● EXERCISE DETAILS: Please reproduce the entries below word for word, beginning with the line that contains "order: Alismatales" and continuing through the last of the entries. Leave the pictures out of your answer.

[Excerpt from the dataset]
__________________________________________________
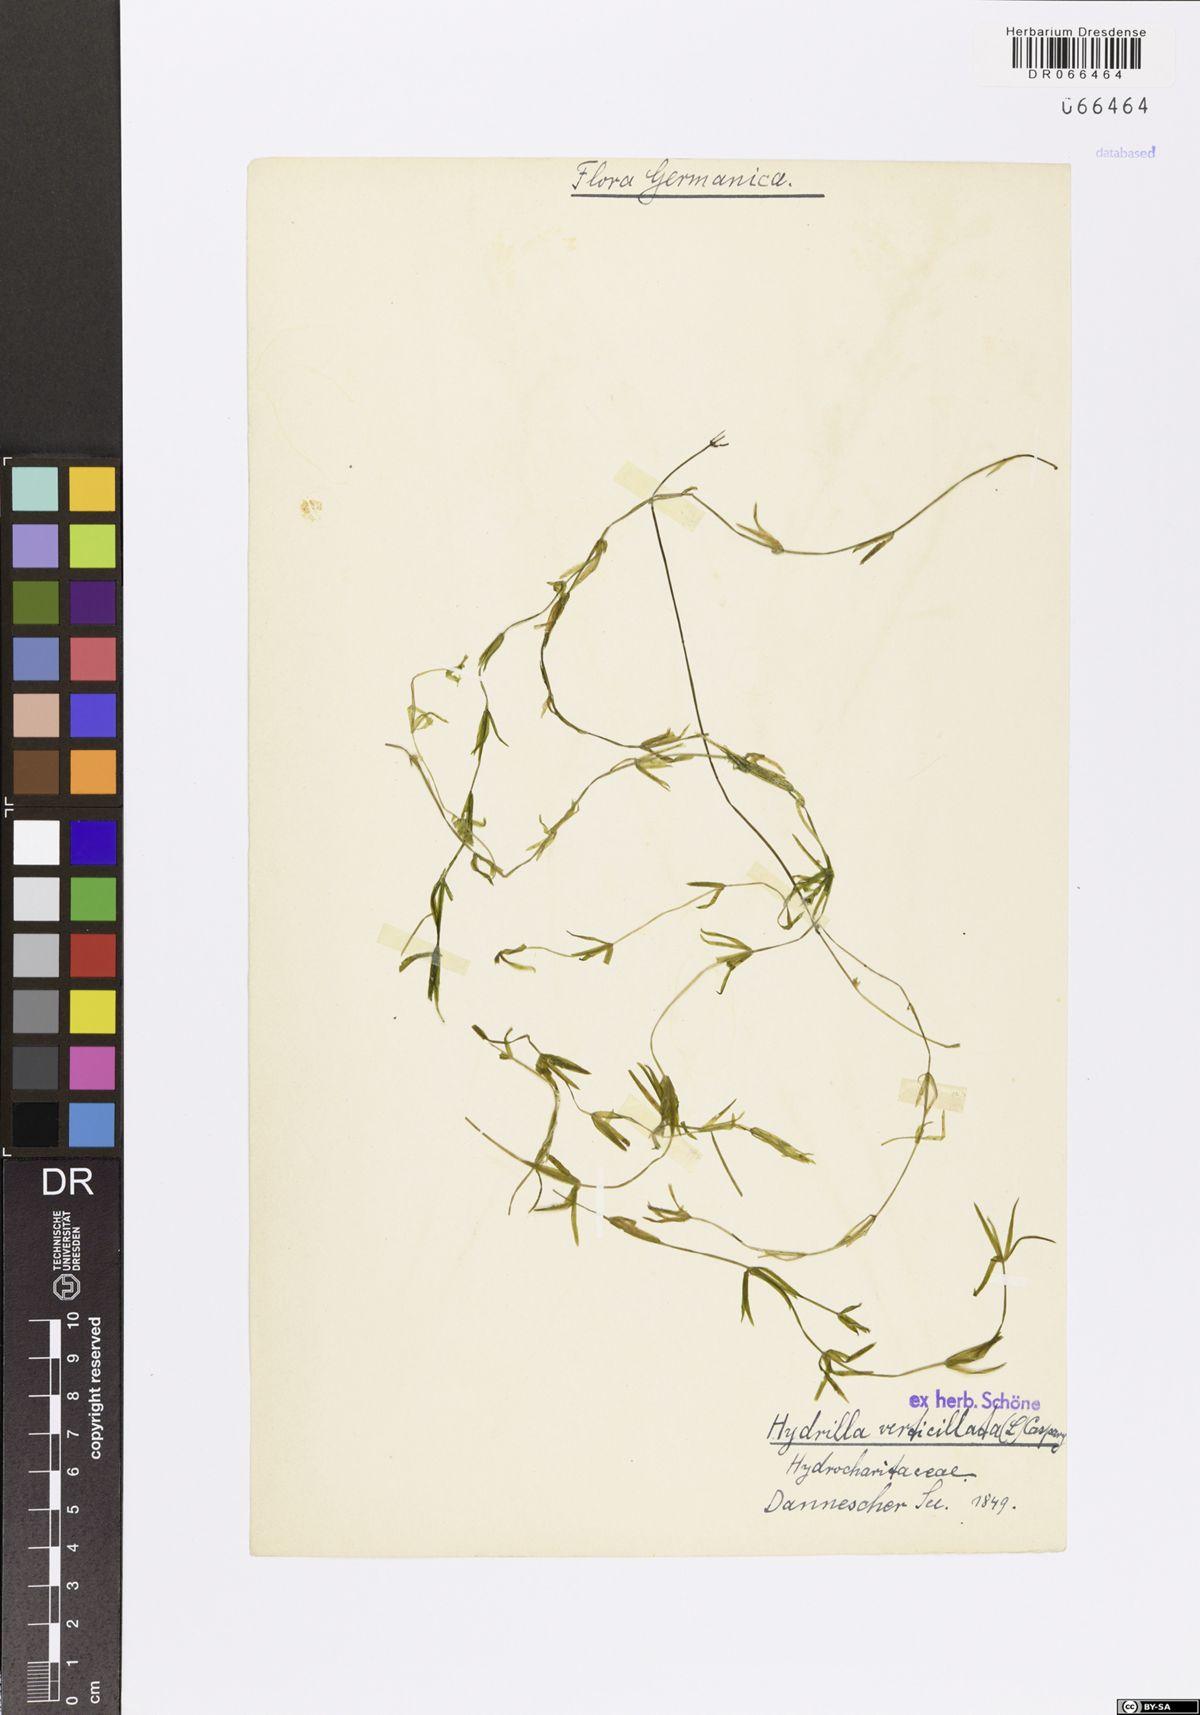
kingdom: Plantae
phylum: Tracheophyta
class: Liliopsida
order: Alismatales
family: Hydrocharitaceae
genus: Hydrilla
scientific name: Hydrilla verticillata
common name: Florida-elodea
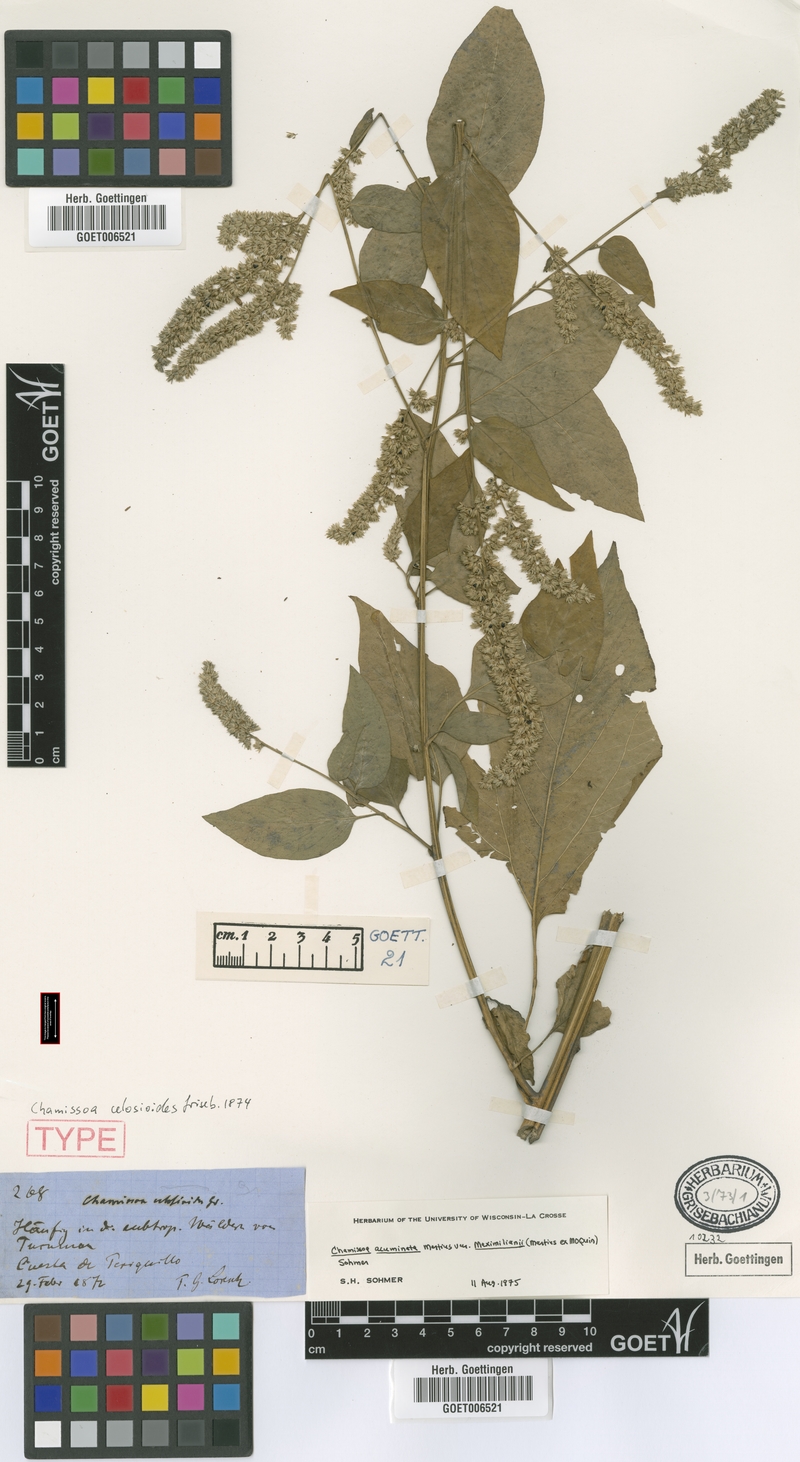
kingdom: Plantae
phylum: Tracheophyta
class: Magnoliopsida
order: Caryophyllales
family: Amaranthaceae
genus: Chamissoa
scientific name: Chamissoa acuminata
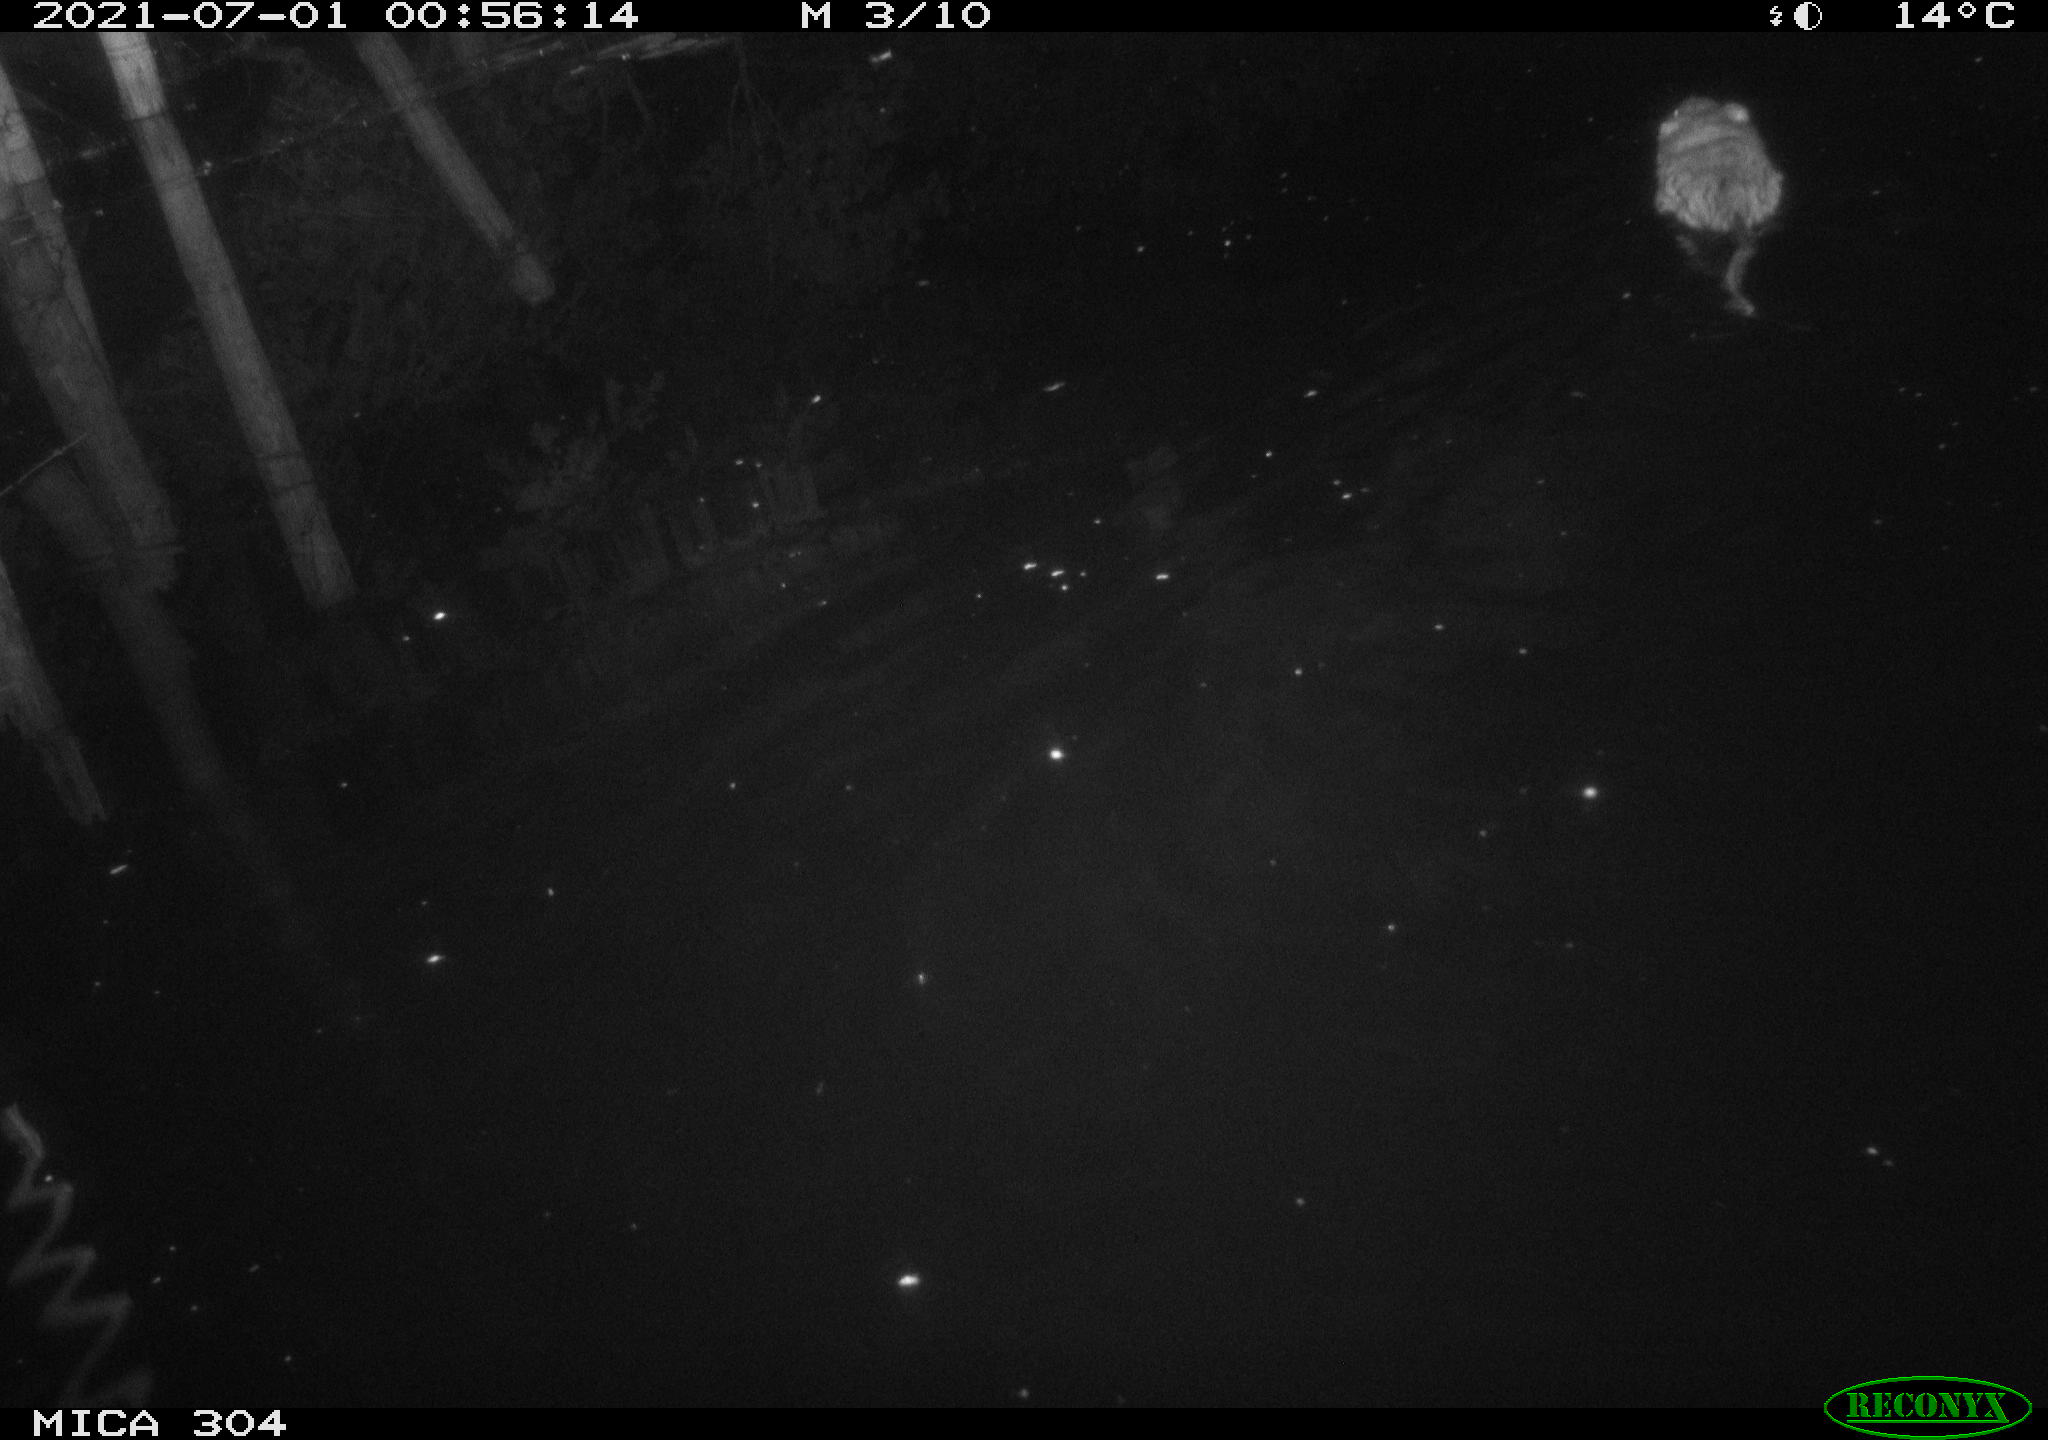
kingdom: Animalia
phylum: Chordata
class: Mammalia
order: Rodentia
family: Cricetidae
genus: Ondatra
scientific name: Ondatra zibethicus
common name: Muskrat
__________________________________________________
● TASK ANSWER:
order: Alismatales
family: Hydrocharitaceae
genus: Hydrilla
scientific name: Hydrilla verticillata
common name: Florida-elodea
kingdom: Plantae
phylum: Tracheophyta
class: Magnoliopsida
order: Caryophyllales
family: Amaranthaceae
genus: Chamissoa
scientific name: Chamissoa acuminata
kingdom: Animalia
phylum: Chordata
class: Mammalia
order: Rodentia
family: Cricetidae
genus: Ondatra
scientific name: Ondatra zibethicus
common name: Muskrat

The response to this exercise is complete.